◆ **Textauszug**
%%

Konnten Pink Floyd nach dem Band-Austritt von Roger Waters also als aufgelöst betrachtet werden? Ja. (Waters zufolge.) Nein. (Gilmour zufolge.) Um dieses sein Ansinnen zu unterstreichen, veröffentlichte dieser 1987 das Album „A Momentary Lapse Of Reason“, zu Deutsch etwa „Ein vorübergehendes Aussetzen des Verstandes“. Ja, das kann man so sagen.
A Momentary Lapse Of Reason
Bis dahin waren Pink Floyd eine Band gewesen, die sich durch eine sehr dauerhafte Besetzung ausgezeichnet hatte. Nach dem ersten Album war zwar Syd Barrett mehr oder weniger, und nach dem zweiten Album vollständig durch David Gilmour ersetzt worden, und Rick Wright war mit „The Wall“ ausgeschieden; aber im Kern war Pink Floyd bekannt und erfolgreich in der Besetzung Waters/Mason/Wright/Gilmour, nur vereinzelt unterstützt durch Dick Parry am Saxophon, mit Gastauftritten von Clare Torry und Roy Harper, nicht zu vergessen auch Ron Geesin nebst Chor und Orchester auf „Atom Heart Mother“. Auf dem vorliegenden Album jedoch…
„Pink Floyd“ steht drüber, Nick Mason und David Gilmour sind abgebildet, aber die Besetzungsliste führt 19 (neunzehn) Musiker auf, darunter neben Nick Mason vier weitere Schlagzeuger und/oder Perkussionisten. Die Liste läßt sich überdies erweitern durch vier zusätzliche Song-Schreiber (die nicht Mitglieder der Band Pink Floyd sind) neben dem Produzenten Bob Ezrin, die bei den einzelnen Tracks angegeben sind. Das liest sich nicht wie ein Album, das von einer Band mit einem kohärenten Plan als Gruppe geschaffen wurde, sondern wie ein Solo-Album mit Gast-Musikern, nämlich David Gilmours Solo-Album, aber unter dem zugkräftigen Namen „Pink Floyd“. In your face, Roger Waters! Rick Wright ist als Gast-Musiker übrigens auch vertreten; aus vertraglichen Gründen durfte er nicht als Band-Mitglied aufgeführt werden, was aber auch keinen Unterschied gemacht hätte.

%%

◆ **Extrahierte Einträge**
%%

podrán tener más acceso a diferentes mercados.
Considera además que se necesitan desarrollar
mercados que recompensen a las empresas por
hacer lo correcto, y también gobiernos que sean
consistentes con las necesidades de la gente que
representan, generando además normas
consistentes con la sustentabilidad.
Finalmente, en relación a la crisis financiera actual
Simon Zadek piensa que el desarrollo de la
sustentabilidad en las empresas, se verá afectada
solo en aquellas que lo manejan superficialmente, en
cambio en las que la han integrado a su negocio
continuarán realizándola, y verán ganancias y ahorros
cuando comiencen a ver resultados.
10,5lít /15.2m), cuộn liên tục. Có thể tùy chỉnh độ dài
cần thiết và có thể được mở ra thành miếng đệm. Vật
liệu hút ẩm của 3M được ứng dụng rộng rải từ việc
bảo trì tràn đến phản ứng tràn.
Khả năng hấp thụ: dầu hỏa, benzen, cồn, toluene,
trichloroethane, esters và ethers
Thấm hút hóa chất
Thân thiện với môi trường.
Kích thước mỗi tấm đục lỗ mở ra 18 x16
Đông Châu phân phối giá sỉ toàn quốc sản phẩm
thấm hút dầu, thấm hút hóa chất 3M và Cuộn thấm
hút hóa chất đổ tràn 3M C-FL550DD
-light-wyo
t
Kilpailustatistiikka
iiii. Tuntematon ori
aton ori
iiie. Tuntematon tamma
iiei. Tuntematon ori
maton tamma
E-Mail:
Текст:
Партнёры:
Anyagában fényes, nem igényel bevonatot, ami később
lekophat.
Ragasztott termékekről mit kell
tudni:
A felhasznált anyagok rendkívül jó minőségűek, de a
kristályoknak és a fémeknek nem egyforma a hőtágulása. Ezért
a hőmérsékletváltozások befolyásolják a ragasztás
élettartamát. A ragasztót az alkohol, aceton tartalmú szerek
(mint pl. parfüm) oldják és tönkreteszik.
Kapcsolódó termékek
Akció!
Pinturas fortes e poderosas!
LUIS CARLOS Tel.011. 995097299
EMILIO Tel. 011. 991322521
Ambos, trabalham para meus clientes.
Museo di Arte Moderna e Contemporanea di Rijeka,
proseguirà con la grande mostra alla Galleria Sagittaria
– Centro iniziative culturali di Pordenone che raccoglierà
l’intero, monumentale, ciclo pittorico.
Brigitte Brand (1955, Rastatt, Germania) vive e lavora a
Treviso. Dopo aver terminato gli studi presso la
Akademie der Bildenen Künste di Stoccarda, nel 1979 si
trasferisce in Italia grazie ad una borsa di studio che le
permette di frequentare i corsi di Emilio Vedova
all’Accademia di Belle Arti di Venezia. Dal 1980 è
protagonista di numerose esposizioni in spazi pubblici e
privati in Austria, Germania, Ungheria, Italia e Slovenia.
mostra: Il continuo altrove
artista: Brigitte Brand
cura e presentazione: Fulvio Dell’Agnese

%%

◆ **Aufgaben**
#1 Wie viele Musiker führt die Besetzungsliste laut dem Text über „A Momentary Lapse Of Reason“ auf?
#2 Schreib aus dem Text über „A Momentary Lapse Of Reason“ den Abschnitt von „Konnten Pink Floyd“ bis einschließlich „man so sagen.“ wortgetreu ab.
#3 Setz den Text über „A Momentary Lapse Of Reason“ bitte im Anschluss an seinen letzten Satz fort.

◆ **Antworten je Aufgabe**
#1 Die Besetzungsliste führt 19 Musiker auf.

#2
Konnten Pink Floyd nach dem Band-Austritt von Roger Waters also als aufgelöst betrachtet werden? Ja. (Waters zufolge.) Nein. (Gilmour zufolge.) Um dieses sein Ansinnen zu unterstreichen, veröffentlichte dieser 1987 das Album „A Momentary Lapse Of Reason“, zu Deutsch etwa „Ein vorübergehendes Aussetzen des Verstandes“. Ja, das kann man so sagen.

#3
Die Titelgestaltung oblag traditionsgemäß Storm Thorgerson, ebenfalls als Solo-Künstler, da seine Agentur „Hipgnosis“ seit 1985 nicht mehr existierte. Das aufwendige Betten-Bild hat als Cover durchaus Kraft, jedoch wird es beschnitten durch zeittypische spät-80er Graphik-Elemente, die benutzt werden mußten, weil ja jetzt Computer verfügbar waren. Insofern paßt es perfekt zum Sound des Albums, der ebenfalls sehr 80er-typisch ist, mit Synthesizern und Hall.
David Gilmour war erkennbar darum bemüht, den typischen Pink-Floyd-Sound, der auf „The Final Cut“ so schmerzlich vermißt wurde, wieder aufleben zu lassen. Zu diesem End waren sicher der vermehrte Einsatz von Keyboards und vielleicht sogar Fast-Mitglied Rick Wright hilfreich. Demgegenüber fehlt naturgemäß das aggressiv-prägnante Baßspiel von Roger Waters, wiewohl in Person von Tony Levin ein prominenter Ersatz gefunden wurde.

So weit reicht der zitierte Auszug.